▶ What you need to do: Images should not appear in the copy, yet every line of the listing below must be printed exactly.

▶ Given data:

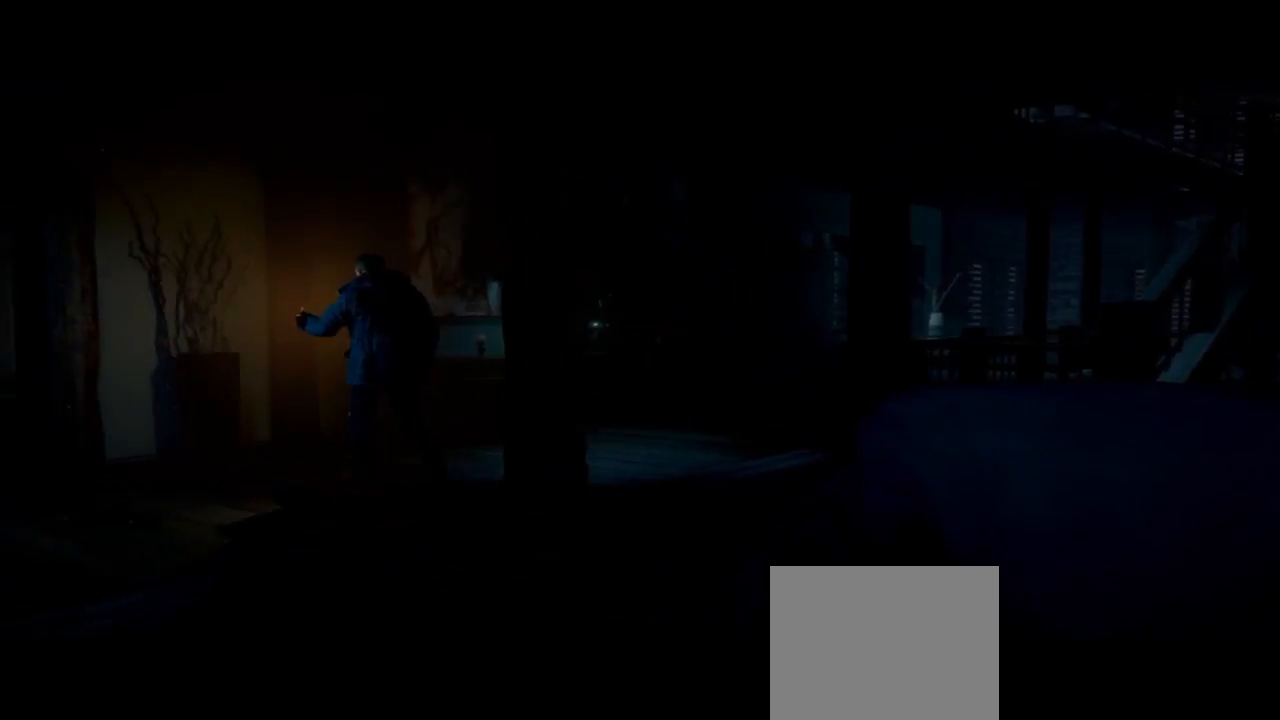
{"buttons": [], "left_stick": "up", "right_stick": "center", "events": [[167, "left_stick", "up"]]}
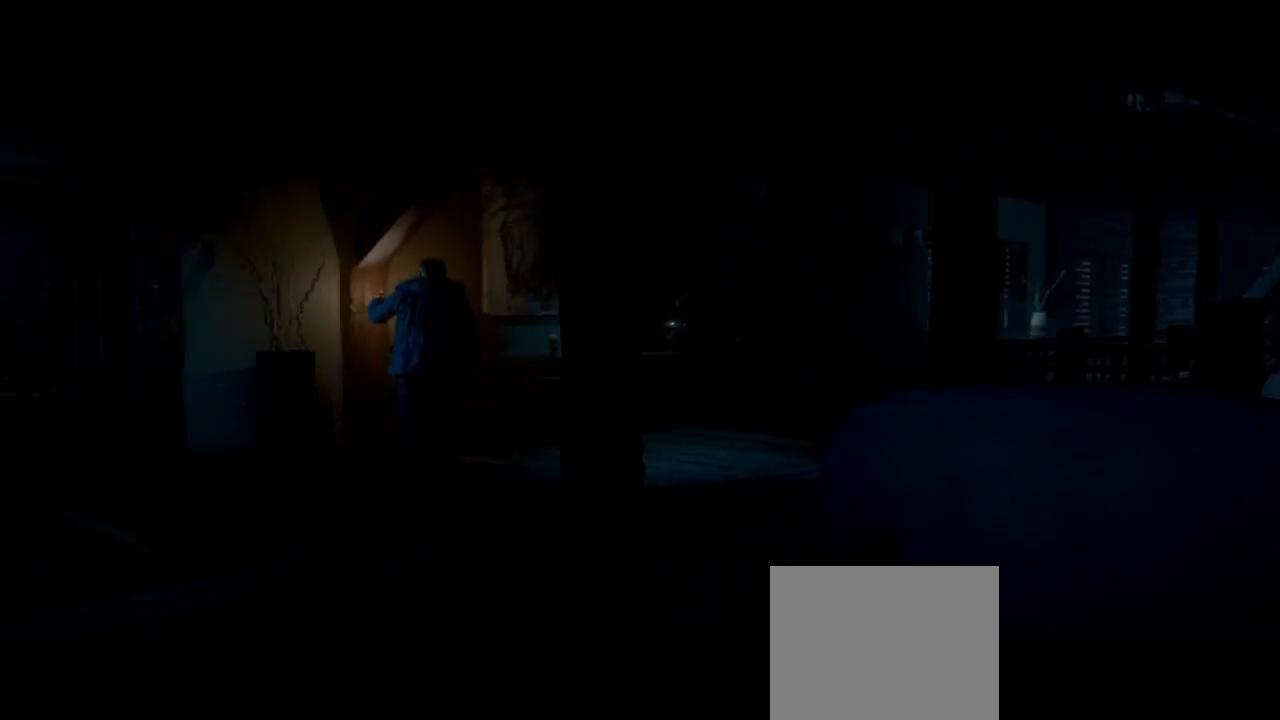
{"buttons": [], "left_stick": "up-right", "right_stick": "center", "events": [[33, "left_stick", "up-right"]]}
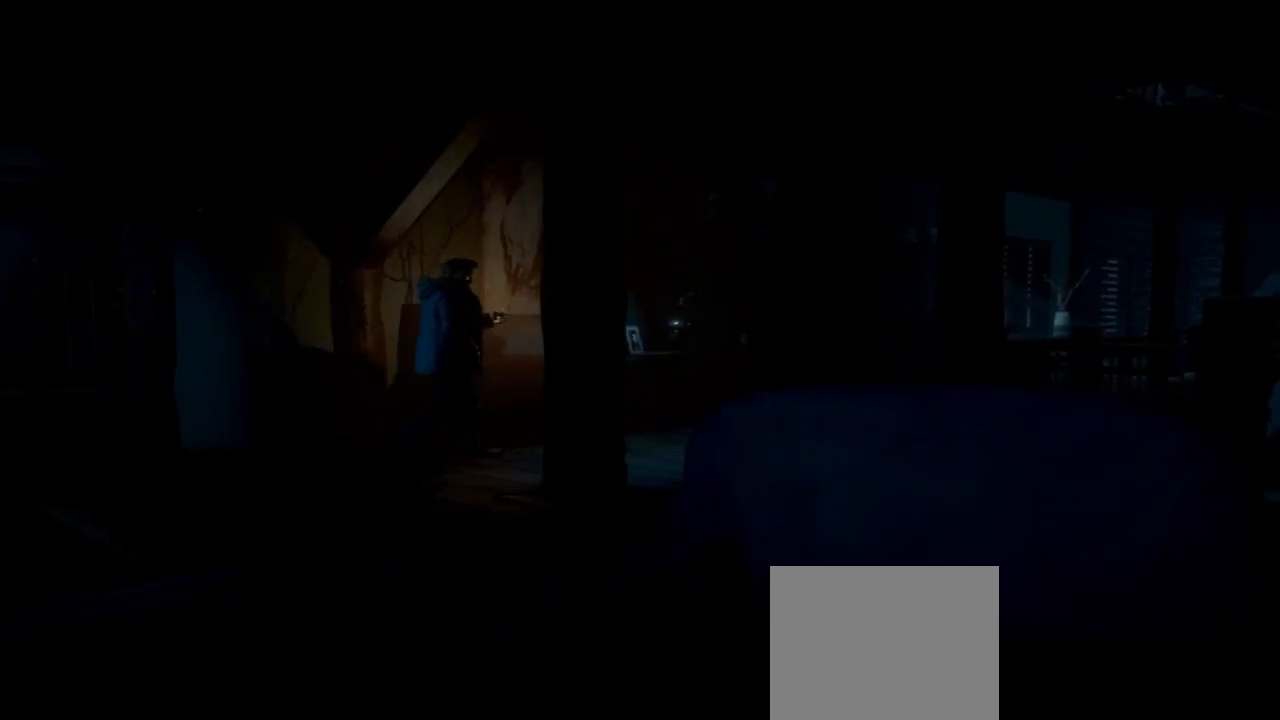
{"buttons": [], "left_stick": "up-right", "right_stick": "center", "events": []}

▶ Answer box:
{"buttons": [], "left_stick": "up", "right_stick": "center", "events": [[167, "left_stick", "up"]]}
{"buttons": [], "left_stick": "up-right", "right_stick": "center", "events": [[33, "left_stick", "up-right"]]}
{"buttons": [], "left_stick": "up-right", "right_stick": "center", "events": []}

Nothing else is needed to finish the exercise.